» **Exercise aim**
Rewrite the source text of each row below as a JSON list of strings, one string per line, skipping blank lines and covering every row. Leave the pictures out of the answer.
####################
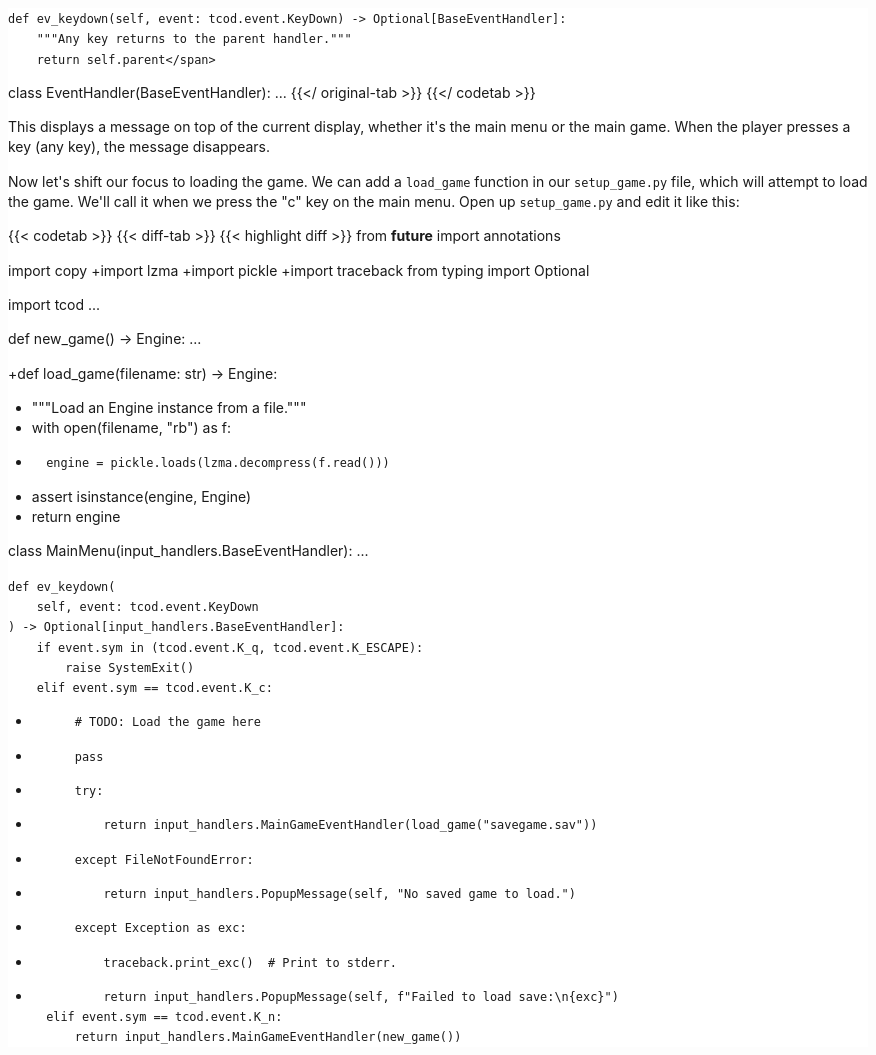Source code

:     def ev_keydown(self, event: tcod.event.KeyDown) -> Optional[BaseEventHandler]:
        """Any key returns to the parent handler."""
        return self.parent</span>


class EventHandler(BaseEventHandler):
    ...</pre>
{{</ original-tab >}}
{{</ codetab >}}

This displays a message on top of the current display, whether it's the main menu or the main game. When the player presses a key (any key), the message disappears.

Now let's shift our focus to loading the game. We can add a `load_game` function in our `setup_game.py` file, which will attempt to load the game. We'll call it when we press the "c" key on the main menu. Open up `setup_game.py` and edit it like this:

{{< codetab >}}
{{< diff-tab >}}
{{< highlight diff >}}
from __future__ import annotations

import copy
+import lzma
+import pickle
+import traceback
from typing import Optional

import tcod
...


def new_game() -> Engine:
    ...


+def load_game(filename: str) -> Engine:
+   """Load an Engine instance from a file."""
+   with open(filename, "rb") as f:
+       engine = pickle.loads(lzma.decompress(f.read()))
+   assert isinstance(engine, Engine)
+   return engine


class MainMenu(input_handlers.BaseEventHandler):
    ...

    def ev_keydown(
        self, event: tcod.event.KeyDown
    ) -> Optional[input_handlers.BaseEventHandler]:
        if event.sym in (tcod.event.K_q, tcod.event.K_ESCAPE):
            raise SystemExit()
        elif event.sym == tcod.event.K_c:
-           # TODO: Load the game here
-           pass
+           try:
+               return input_handlers.MainGameEventHandler(load_game("savegame.sav"))
+           except FileNotFoundError:
+               return input_handlers.PopupMessage(self, "No saved game to load.")
+           except Exception as exc:
+               traceback.print_exc()  # Print to stderr.
+               return input_handlers.PopupMessage(self, f"Failed to load save:\n{exc}")
        elif event.sym == tcod.event.K_n:
            return input_handlers.MainGameEventHandler(new_game())
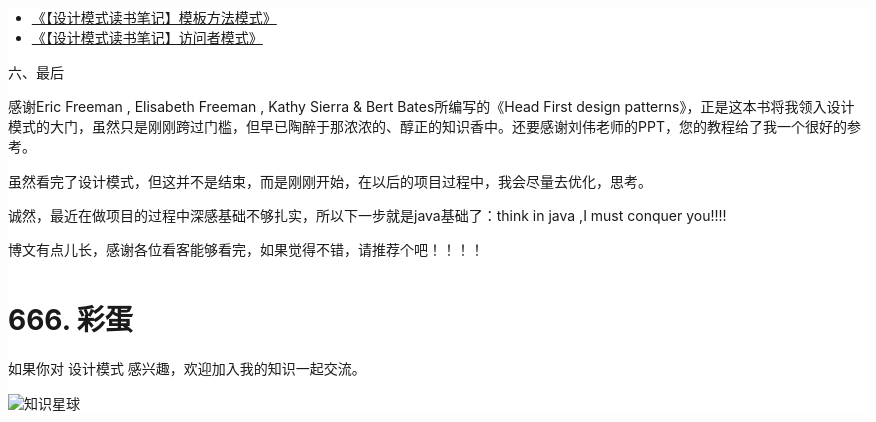 * [《【设计模式读书笔记】模板方法模式》](http://www.iocoder.cn/DesignPattern/xiaomingge/Template-Method)
* [《【设计模式读书笔记】访问者模式》](http://www.iocoder.cn/DesignPattern/xiaomingge/Visitor-Pattern)
 
六、最后
 
感谢Eric Freeman , Elisabeth Freeman , Kathy Sierra & Bert Bates所编写的《Head First design patterns》，正是这本书将我领入设计模式的大门，虽然只是刚刚跨过门槛，但早已陶醉于那浓浓的、醇正的知识香中。还要感谢刘伟老师的PPT，您的教程给了我一个很好的参考。
 
虽然看完了设计模式，但这并不是结束，而是刚刚开始，在以后的项目过程中，我会尽量去优化，思考。
 
诚然，最近在做项目的过程中深感基础不够扎实，所以下一步就是java基础了：think in java ,I must conquer you!!!!
 
博文有点儿长，感谢各位看客能够看完，如果觉得不错，请推荐个吧！！！！

# 666. 彩蛋

如果你对 设计模式 感兴趣，欢迎加入我的知识一起交流。

![知识星球](http://www.iocoder.cn/images/Architecture/2017_12_29/01.png)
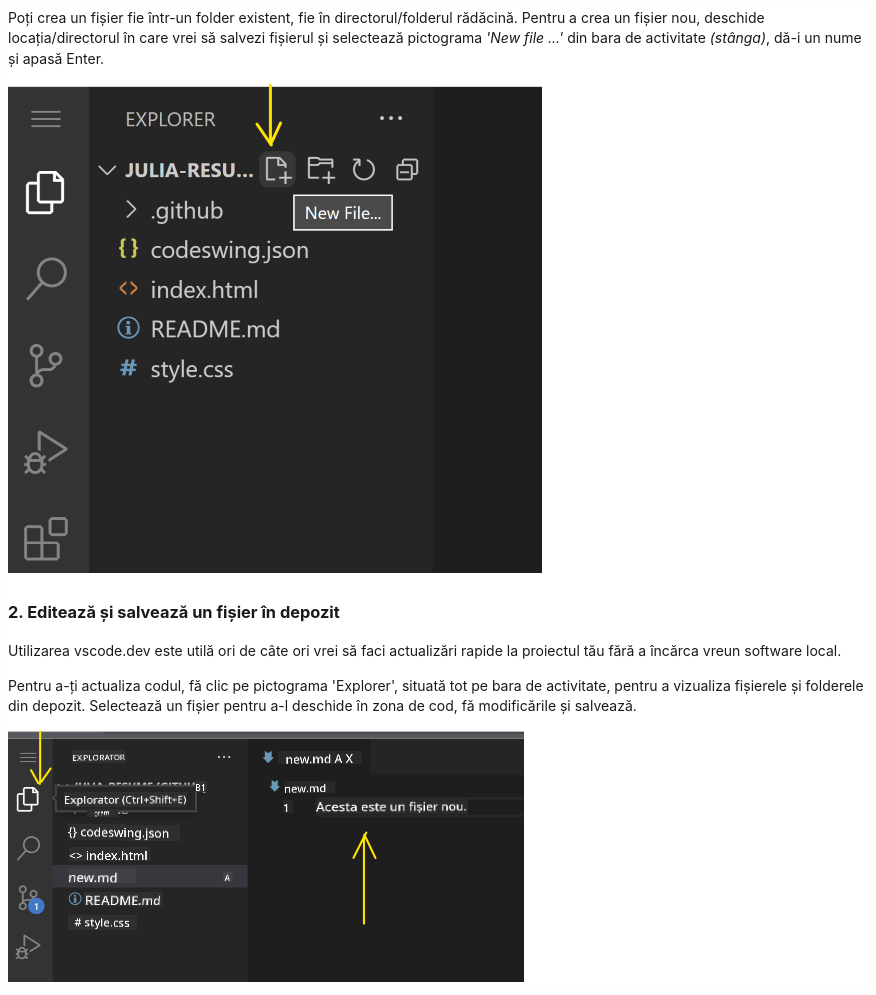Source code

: Poți crea un fișier fie într-un folder existent, fie în directorul/folderul rădăcină. Pentru a crea un fișier nou, deschide locația/directorul în care vrei să salvezi fișierul și selectează pictograma _'New file ...'_ din bara de activitate _(stânga)_, dă-i un nume și apasă Enter.

![Creează un fișier nou](../../../../translated_images/create-new-file.2814e609c2af9aeb6c6fd53156c503ac91c3d538f9cac63073b2dd4a7631f183.ro.png)

### 2. Editează și salvează un fișier în depozit

Utilizarea vscode.dev este utilă ori de câte ori vrei să faci actualizări rapide la proiectul tău fără a încărca vreun software local.

Pentru a-ți actualiza codul, fă clic pe pictograma 'Explorer', situată tot pe bara de activitate, pentru a vizualiza fișierele și folderele din depozit. Selectează un fișier pentru a-l deschide în zona de cod, fă modificările și salvează.

![Editează un fișier](../../../../translated_images/edit-a-file.52c0ee665ef19f08119d62d63f395dfefddc0a4deb9268d73bfe791f52c5807a.ro.png)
####################
» **Task solution**
[
  "Source code",
  ":     def ev_keydown(self, event: tcod.event.KeyDown) -> Optional[BaseEventHandler]:",
  "        \"\"\"Any key returns to the parent handler.\"\"\"",
  "        return self.parent</span>",
  "class EventHandler(BaseEventHandler):",
  "    ...</pre>",
  "{{</ original-tab >}}",
  "{{</ codetab >}}",
  "This displays a message on top of the current display, whether it's the main menu or the main game. When the player presses a key (any key), the message disappears.",
  "Now let's shift our focus to loading the game. We can add a `load_game` function in our `setup_game.py` file, which will attempt to load the game. We'll call it when we press the \"c\" key on the main menu. Open up `setup_game.py` and edit it like this:",
  "{{< codetab >}}",
  "{{< diff-tab >}}",
  "{{< highlight diff >}}",
  "from __future__ import annotations",
  "import copy",
  "+import lzma",
  "+import pickle",
  "+import traceback",
  "from typing import Optional",
  "import tcod",
  "...",
  "def new_game() -> Engine:",
  "    ...",
  "+def load_game(filename: str) -> Engine:",
  "+   \"\"\"Load an Engine instance from a file.\"\"\"",
  "+   with open(filename, \"rb\") as f:",
  "+       engine = pickle.loads(lzma.decompress(f.read()))",
  "+   assert isinstance(engine, Engine)",
  "+   return engine",
  "class MainMenu(input_handlers.BaseEventHandler):",
  "    ...",
  "    def ev_keydown(",
  "        self, event: tcod.event.KeyDown",
  "    ) -> Optional[input_handlers.BaseEventHandler]:",
  "        if event.sym in (tcod.event.K_q, tcod.event.K_ESCAPE):",
  "            raise SystemExit()",
  "        elif event.sym == tcod.event.K_c:",
  "-           # TODO: Load the game here",
  "-           pass",
  "+           try:",
  "+               return input_handlers.MainGameEventHandler(load_game(\"savegame.sav\"))",
  "+           except FileNotFoundError:",
  "+               return input_handlers.PopupMessage(self, \"No saved game to load.\")",
  "+           except Exception as exc:",
  "+               traceback.print_exc()  # Print to stderr.",
  "+               return input_handlers.PopupMessage(self, f\"Failed to load save:\\n{exc}\")",
  "        elif event.sym == tcod.event.K_n:",
  "            return input_handlers.MainGameEventHandler(new_game())",
  " * [《【设计模式读书笔记】模板方法模式》](http://www.iocoder.cn/DesignPattern/xiaomingge/Template-Method)",
  "* [《【设计模式读书笔记】访问者模式》](http://www.iocoder.cn/DesignPattern/xiaomingge/Visitor-Pattern)",
  "六、最后",
  "感谢Eric Freeman , Elisabeth Freeman , Kathy Sierra & Bert Bates所编写的《Head First design patterns》，正是这本书将我领入设计模式的大门，虽然只是刚刚跨过门槛，但早已陶醉于那浓浓的、醇正的知识香中。还要感谢刘伟老师的PPT，您的教程给了我一个很好的参考。",
  "虽然看完了设计模式，但这并不是结束，而是刚刚开始，在以后的项目过程中，我会尽量去优化，思考。",
  "诚然，最近在做项目的过程中深感基础不够扎实，所以下一步就是java基础了：think in java ,I must conquer you!!!!",
  "博文有点儿长，感谢各位看客能够看完，如果觉得不错，请推荐个吧！！！！",
  "# 666. 彩蛋",
  "如果你对 设计模式 感兴趣，欢迎加入我的知识一起交流。",
  "![知识星球](http://www.iocoder.cn/images/Architecture/2017_12_29/01.png)",
  "Source code",
  ": Poți crea un fișier fie într-un folder existent, fie în directorul/folderul rădăcină. Pentru a crea un fișier nou, deschide locația/directorul în care vrei să salvezi fișierul și selectează pictograma _'New file ...'_ din bara de activitate _(stânga)_, dă-i un nume și apasă Enter.",
  "![Creează un fișier nou](../../../../translated_images/create-new-file.2814e609c2af9aeb6c6fd53156c503ac91c3d538f9cac63073b2dd4a7631f183.ro.png)",
  "### 2. Editează și salvează un fișier în depozit",
  "Utilizarea vscode.dev este utilă ori de câte ori vrei să faci actualizări rapide la proiectul tău fără a încărca vreun software local.",
  "Pentru a-ți actualiza codul, fă clic pe pictograma 'Explorer', situată tot pe bara de activitate, pentru a vizualiza fișierele și folderele din depozit. Selectează un fișier pentru a-l deschide în zona de cod, fă modificările și salvează.",
  "![Editează un fișier](../../../../translated_images/edit-a-file.52c0ee665ef19f08119d62d63f395dfefddc0a4deb9268d73bfe791f52c5807a.ro.png)"
]